------ RECORDS PROVIDED
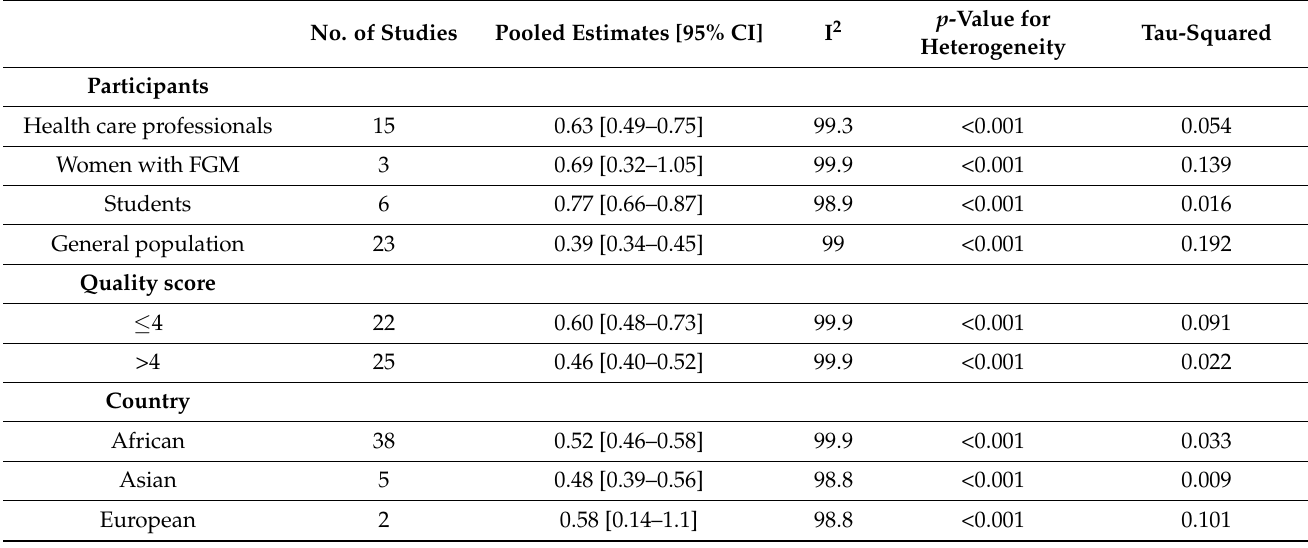
Table 2. Findings of the subgroup analyses of negative attitudes toward FGM.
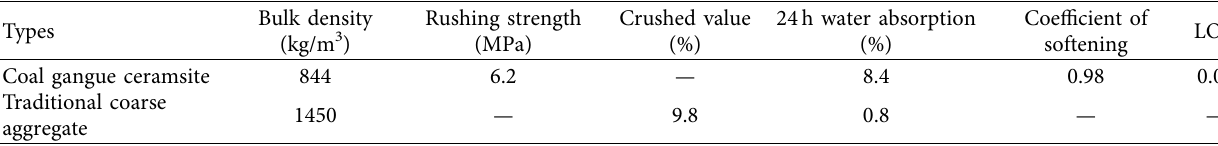
Figure 1: Coal gangue recycling: (a) coal gangue ceramsite; (b) production workshop. Table 1: Properties of the coarse aggregates.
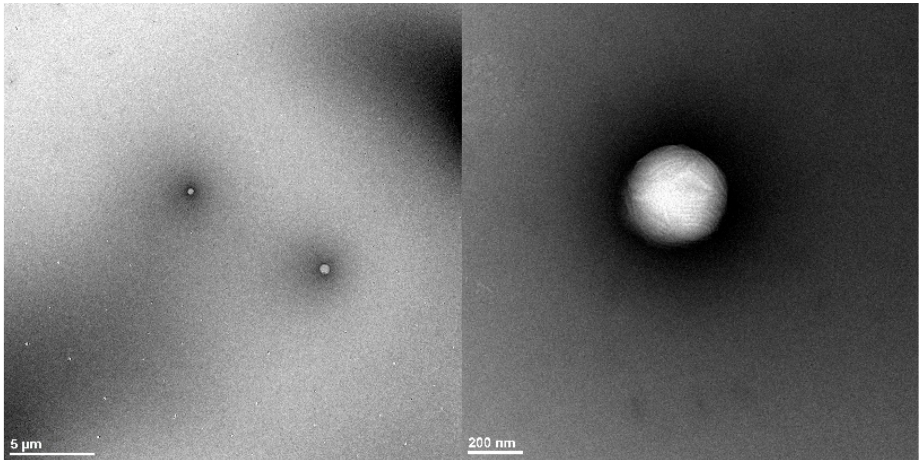
Figure 5. TEM images of the optimized FLZ nanoparticle formulation.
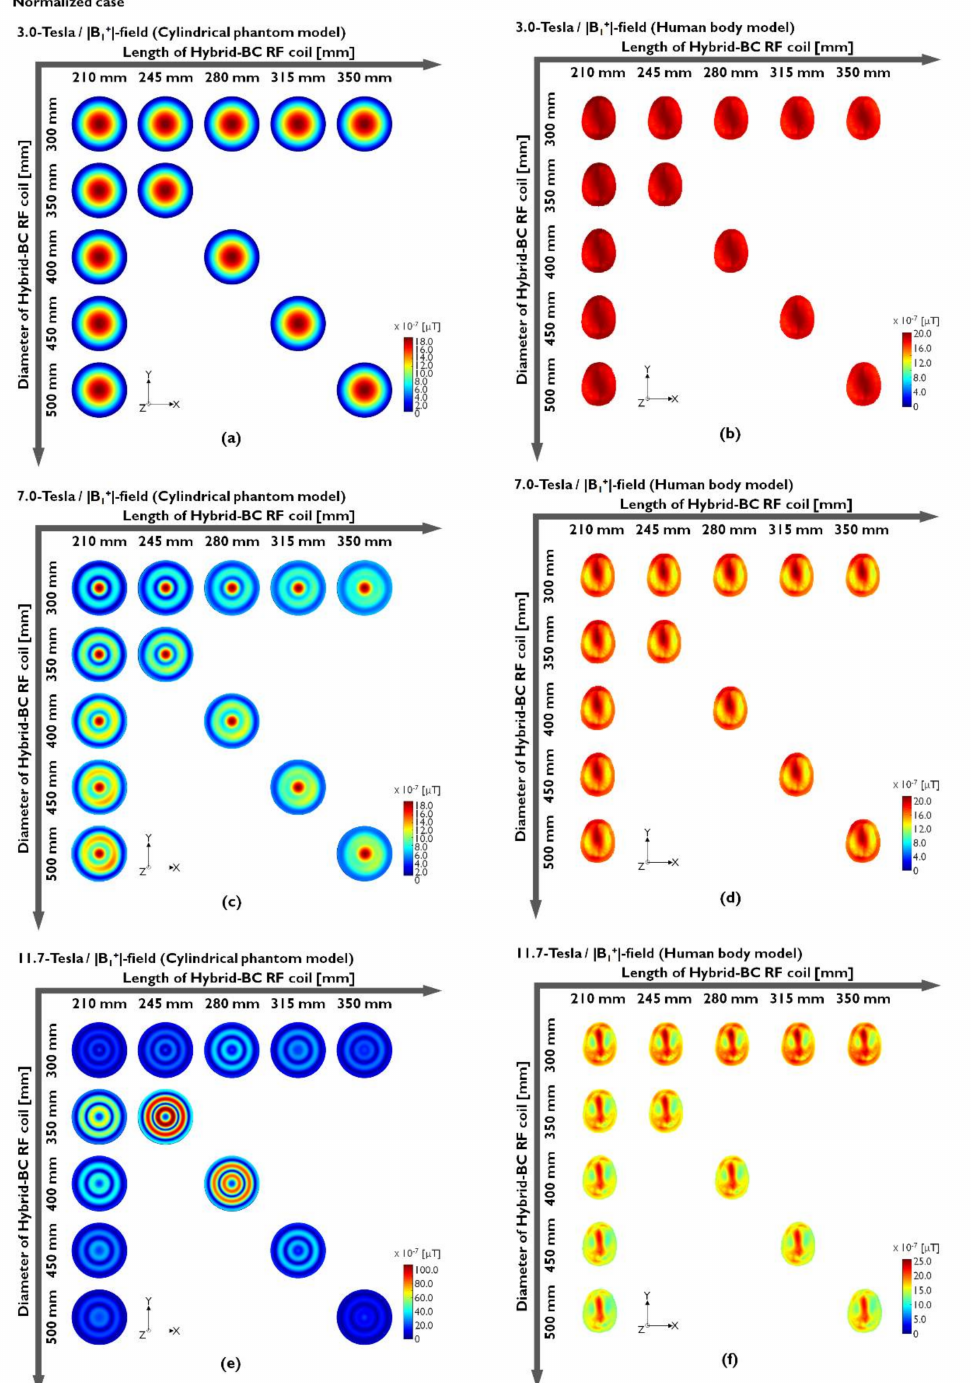
Figure 5. Normalized |B 1 + |-field distribution obtained when using a cylindrical phantom model ( a , c , e ) or a human body model ( b , d , f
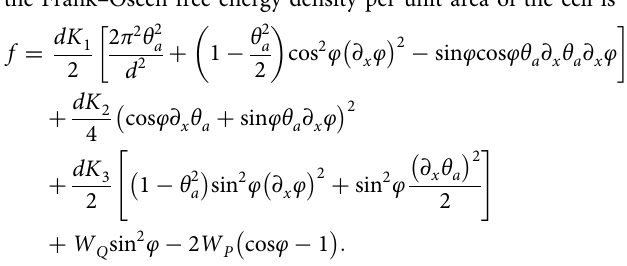
Fig. 8 Simulated ππ soliton-soliton domain walls with non-zero polar tilt. a Tilt magnitude θ a ( x ) and polar angle φ ( x ) pro fi les calculated by numerical minimization of the Frank – Oseen energy in Eq. (4) using the ansatz in Eq. (3) for K 1 / K 3 = 10. The largest tilt occurs near φ ¼ π intensity through a cell and a fi lter of the type shown in Fig. 4e, where the wavelength λ of light is chosen such that π d 4 n comparison between these results and the experimental data in Fig. 4c, f. Transmission is strong whenever φ ¼ π the polarization fi eld in the one-quarter of the ππ -soliton in which we fi nd the largest tilt θ , with the same parameters as in ( a ). In all simulations, d = 15 ξ 3 , K = K ω = 2 3 /2, and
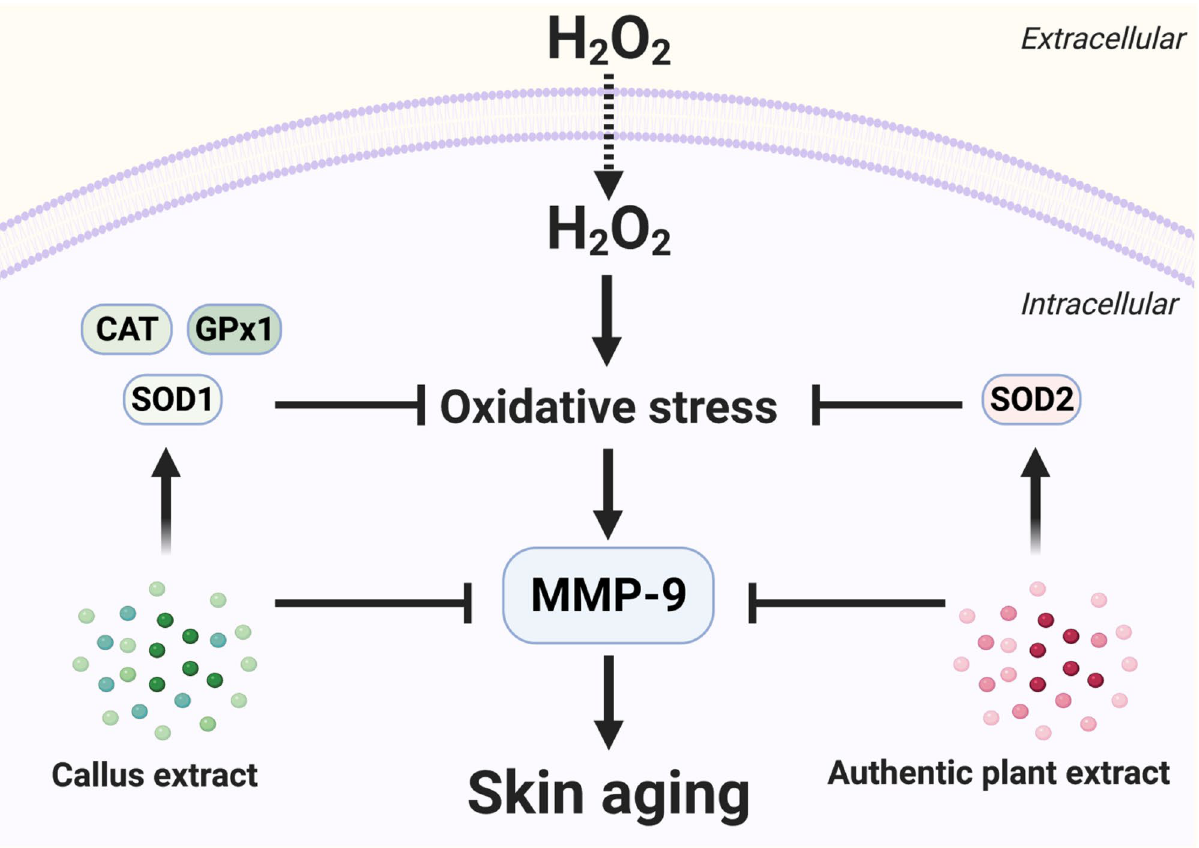
Figure 8. Proposed mechanisms for antioxidant and anti-skin aging activities of Centella extract. Pre-treatment with Centella extracts prevent H 2 O 2 -induced cytotoxicity on dermal fibroblasts by upregulation of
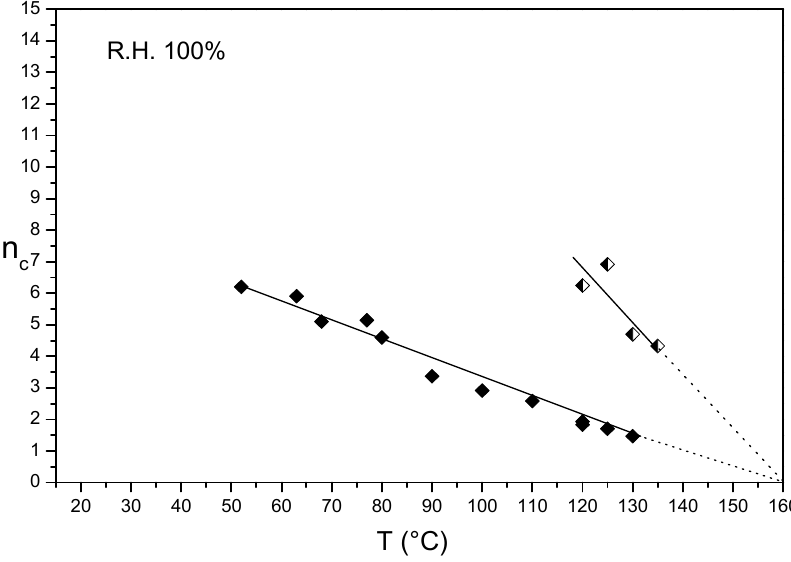
Figure 3. n c / T plot of semi-crystalline Aquivion ® 980 before ( full rhombus ) and after annealing at 150 °C in presence of DMSO for 7 days ( half empty rhombus ).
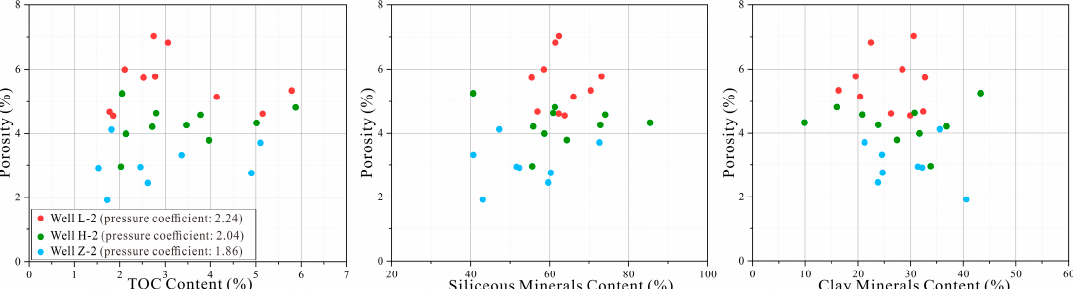
Figure 9. A comparison of the total porosity of shale reservoirs with similar material composition and different pressure coefficients illustrates that the L-2 shale reservoir with a pressure coefficient of 2.24 has a relatively higher total porosity, and the Z-2 shale reservoir with a pressure coefficient of 1.86 has relatively lower total porosity.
------------
Using the data above, retype exactly the lines from the line with "Figure 1: Coal" to the line with "Figure 5. Normalized", inclusive. No pictures and nothing else.

Figure 1: Coal gangue recycling: (a) coal gangue ceramsite; (b) production workshop. Table 1: Properties of the coarse aggregates.
Figure 5. TEM images of the optimized FLZ nanoparticle formulation.
Figure 5. Normalized |B 1 + |-field distribution obtained when using a cylindrical phantom model ( a , c , e ) or a human body model ( b , d , f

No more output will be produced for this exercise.